• **Document passage**
______
Sustainability standards are observed to ensure quality, transparency, compliance, and results in terms of making organizations accountable for their economic, environmental, and social performance.
The GRI Standards
Among the internationally renowned frameworks is the Global Reporting Initiative’s (GRI) Sustainability Reporting Standards. The GRI Standards consist of Universal Standards, which apply to all organizations and report on human rights and environmental due diligence, the new Sector Standards for sector-specific impacts, and the Topic Standards that come with the revised Universal Standards and relate to a particular topic.
Their vision is to create a sustainable future enabled by transparency and open dialogue about impacts. In this regard, they are a provider of the world’s most widely used sustainability disclosure standards.
With GRI Standards, companies can publicly present the outcomes of their activities in a structured way. This allows their stakeholders and interested parties to better see their status of how they are responding to calls for sustainability. GRI Standards can be used by any type of organization, whether large or small, public or private, or from any location or industry.
As cited in the report “A Short Introduction to the GRI Standards,” the Reporting Process for organizations using the GRI Standards involves determining impacts and their significance, identifying material topics, or topics that are relevant to the organization’s activities, and reporting disclosures. The final stages are reporting the organization’s most significant impacts on the economy, environment, and people and publishing information and GRI content index.
The GRI Standards comprise three series of Standards: The GRI Universal Standards can be applied to your reporting. The GRI Sector Standards are for sectors while the GRI Topic Standards are used to report specific information regarding material topics.
Daimler’s Sustainability Report
An example of a sustainability report that is developed based on the GRI Standards comes from Daimler, one of the biggest producers of premium cars and the world’s biggest manufacturer of commercial vehicles.
In 2006, Daimler joined the multi-stakeholder network of the Global Reporting Initiative (GRI), where it initially was an organizational stakeholder. It later became a Gold Community Member and is now a member of the GRI Community.
______
• **Raw data**
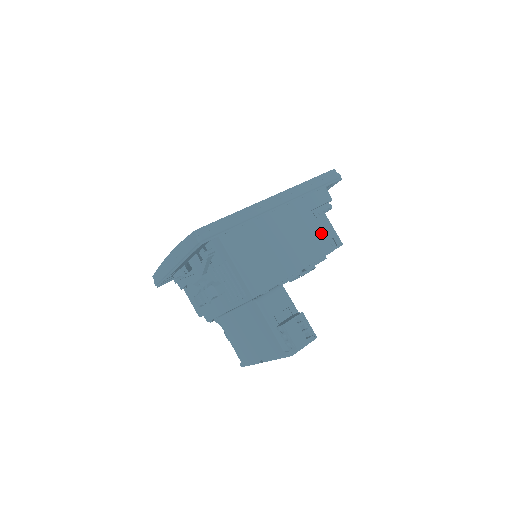
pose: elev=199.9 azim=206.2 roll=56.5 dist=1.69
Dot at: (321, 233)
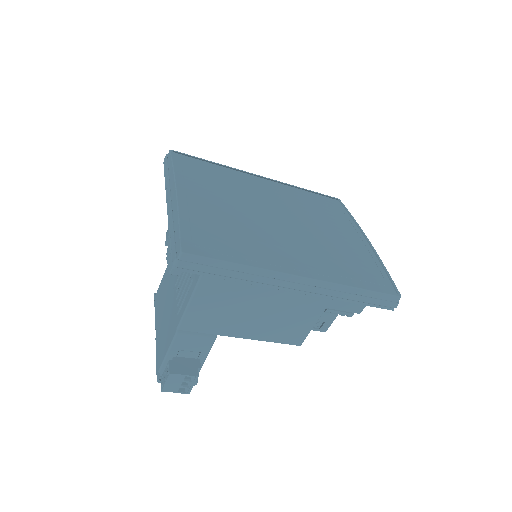
Dot at: (308, 328)
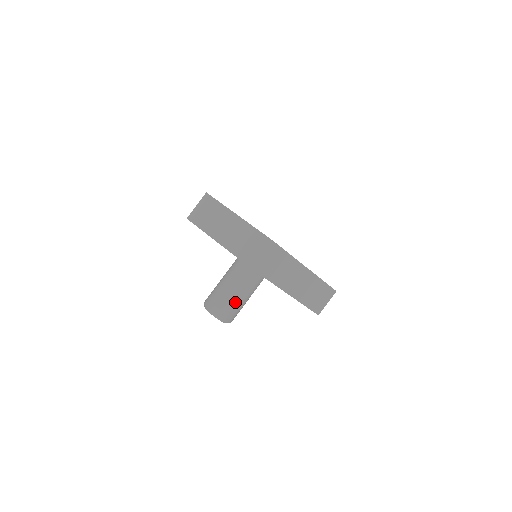
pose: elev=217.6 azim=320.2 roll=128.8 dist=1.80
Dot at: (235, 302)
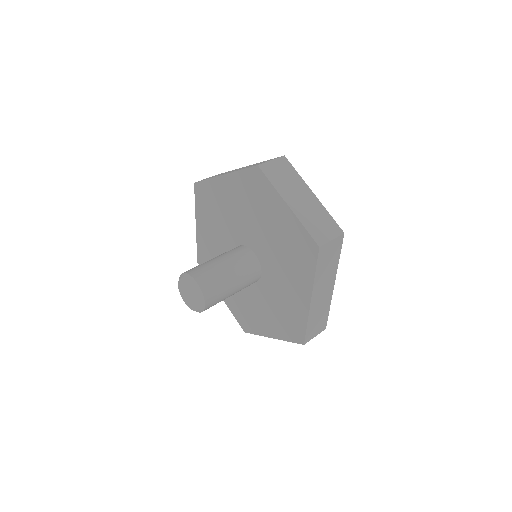
Dot at: (226, 289)
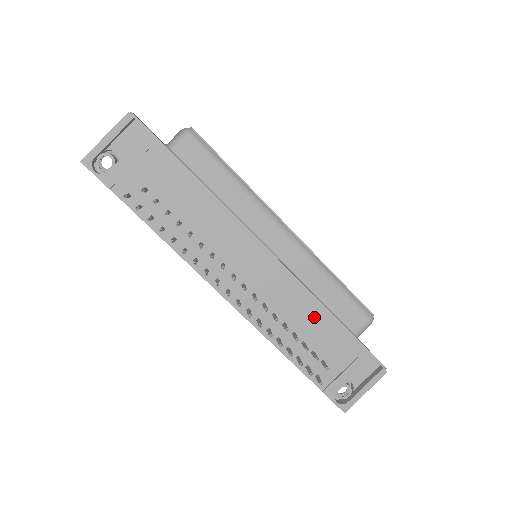
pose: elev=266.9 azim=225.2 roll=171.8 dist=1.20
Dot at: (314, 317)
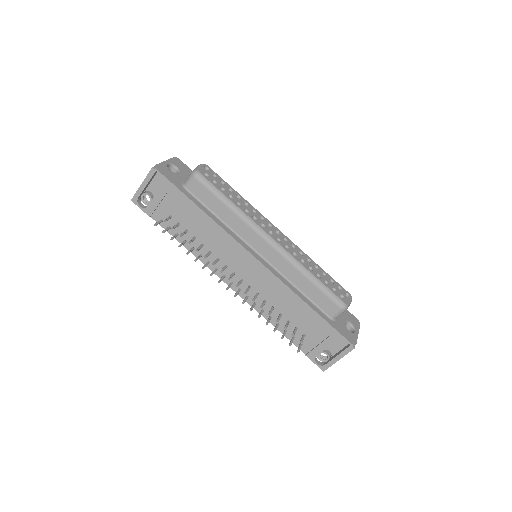
Dot at: (294, 305)
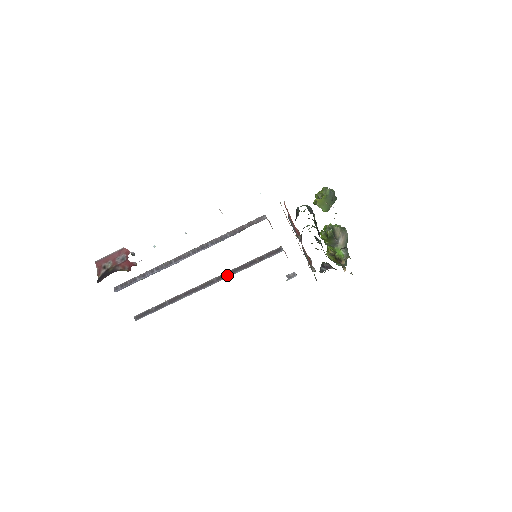
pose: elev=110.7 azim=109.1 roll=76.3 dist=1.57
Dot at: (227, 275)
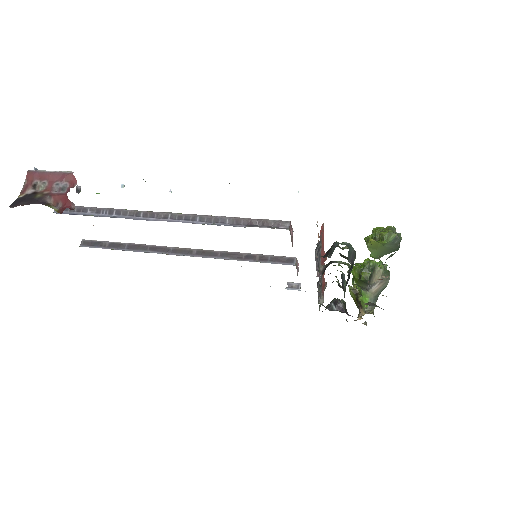
Dot at: (212, 255)
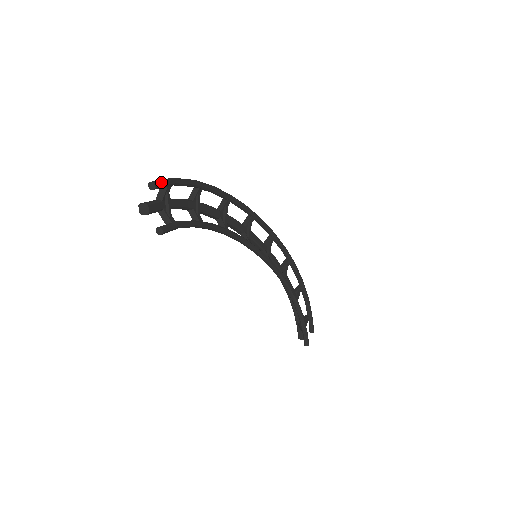
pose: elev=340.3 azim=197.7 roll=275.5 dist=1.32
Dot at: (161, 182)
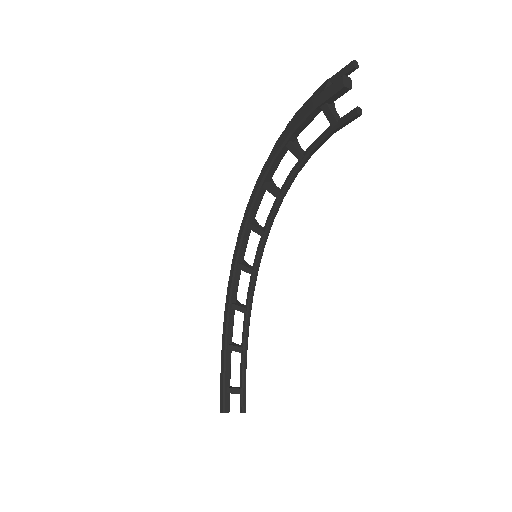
______
• **Work instructions**
1 - Answer these questions from the passage on the GRI Standards, one answer per line:
(a) What three series do the GRI Standards comprise?
(b) In what year did Daimler join the multi-stakeholder network of the Global Reporting Initiative?
(c) What future does the GRI's vision aim to create?
2 - Translate this sentence from the passage on the GRI Standards into Spanish: "With GRI Standards, companies can publicly present the outcomes of their activities in a structured way."
3 - Pick up the passage on the GRI Standards and Daimler's sustainability report after its last sentence and keep writing it.

• **Answer list**
1 -
(a) The GRI Universal Standards, the GRI Sector Standards, and the GRI Topic Standards.
(b) 2006.
(c) A sustainable future enabled by transparency and open dialogue about impacts.

2 - Con los Estándares GRI, las empresas pueden presentar públicamente los resultados de sus actividades de manera estructurada.

3 -
Their report is based on the Daimler Group’s sustainable business strategies. It contains two conceptual levels: “Spurwechsel” section, which refers to the external sustainability developments and trends into a context with the internal strategies and measures and “Reporting” section which provides a detailed description of the goals, due diligence approach, measures, and achievements.
The Reporting section focuses on six areas of action: climate protection and air quality, resource conservation, livable cities, traffic safety, data responsibility, and human rights as well as on three enabler topics, which are cross-sector themes that can influence areas of action. The enabler topics are Integrity, People, and Partnerships.
As part of the Climate protection & air quality area of action, the manufacturer frequently monitors the compliance with the internal and external environmental protection requirements. This way, they can take proactive actions to eliminate possible damage.
As a result, the reduction of air emissions is an important focus of their sense of responsibility for the environment (Figure 1).
They consider the consumption of resources in production as an important factor in the environmental compatibility of their vehicles. Thus, they are working to make production more efficient and more environmentally friendly by using less water, energy, and raw materials.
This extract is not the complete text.